Juan Valdés Stauber, S. Bachthaler

  • Background and objectives Cancer diagnosis commonly causes distress. There are associations between distress levels and clinical and psychosocial variables, but they are not necessarily dependent on cancer type. We assessed whether distress in hospitalised oncology patients treated by a consultation–liaison service (CLS) varied with oncological diagnosis or sociodemographic, clinical and care variables.

    Methods A naturalistic, retrospective survey of all cancer patients (N = 2864) treated by a CLS over a five-year period (2012–2016). Data were collected using standardised documents. Differences were analysed using bivariate regression. Multivariate linear regression and logistic regression respectively were used to assess associations between distress as a continuous (0–10) or dichotomous variable (0–4 vs. 5–10) and clinical and care variables.

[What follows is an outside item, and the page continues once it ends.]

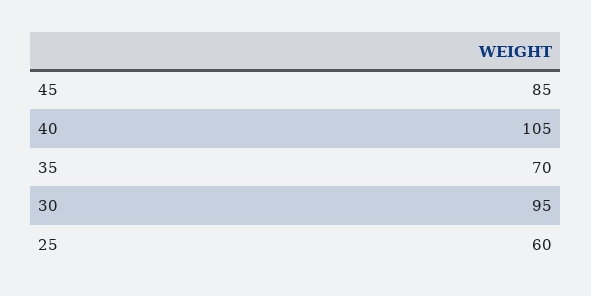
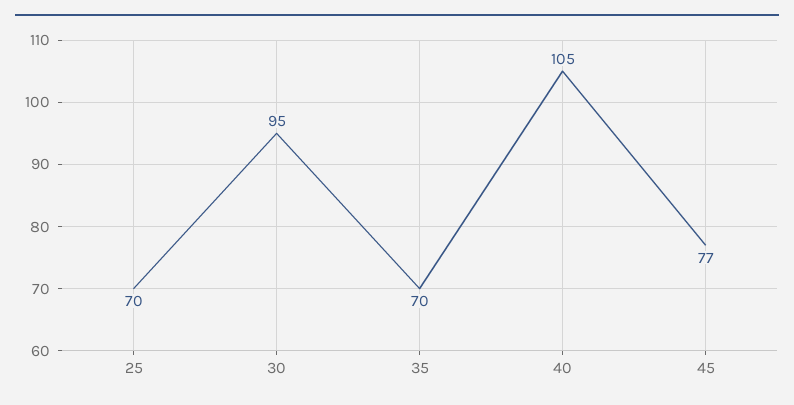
45: 85 -> 77
25: 60 -> 70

    Results Bivariate tests showed that the following characteristics were associated with higher distress levels: female (68.5%); foreign (7.9%); psychiatric comorbidity (18.9%); electively referral (23.6%); two or more interventions (20.7%); psychotherapeutic (35.3%) or psychopharmacological (5.4%) interventions; post-discharge treatment recommendation (23.3%). Level of functioning (Eastern Cooperative Oncology Group Scale-ECOG), number of contacts and cumulative treatment time were positively associated with distress, unlike age. Patients with gynaecological, lung, otorhinolaryngological and brain cancers had higher distress levels. Multivariate linear regression largely confirmed the bivariate results. Logistic regression demonstrated that a dichotomous distress variable did not differentiate between cancer types.

    Conclusions Distress is less strongly related to cancer type than other clinical factors, e.g. psychiatric comorbidity, autonomy. Highly distressed patients should receive more intensive CLS care, irrespective of specific diagnosis. The positive association between elective referral and distress indicates that the CLS referral process works well.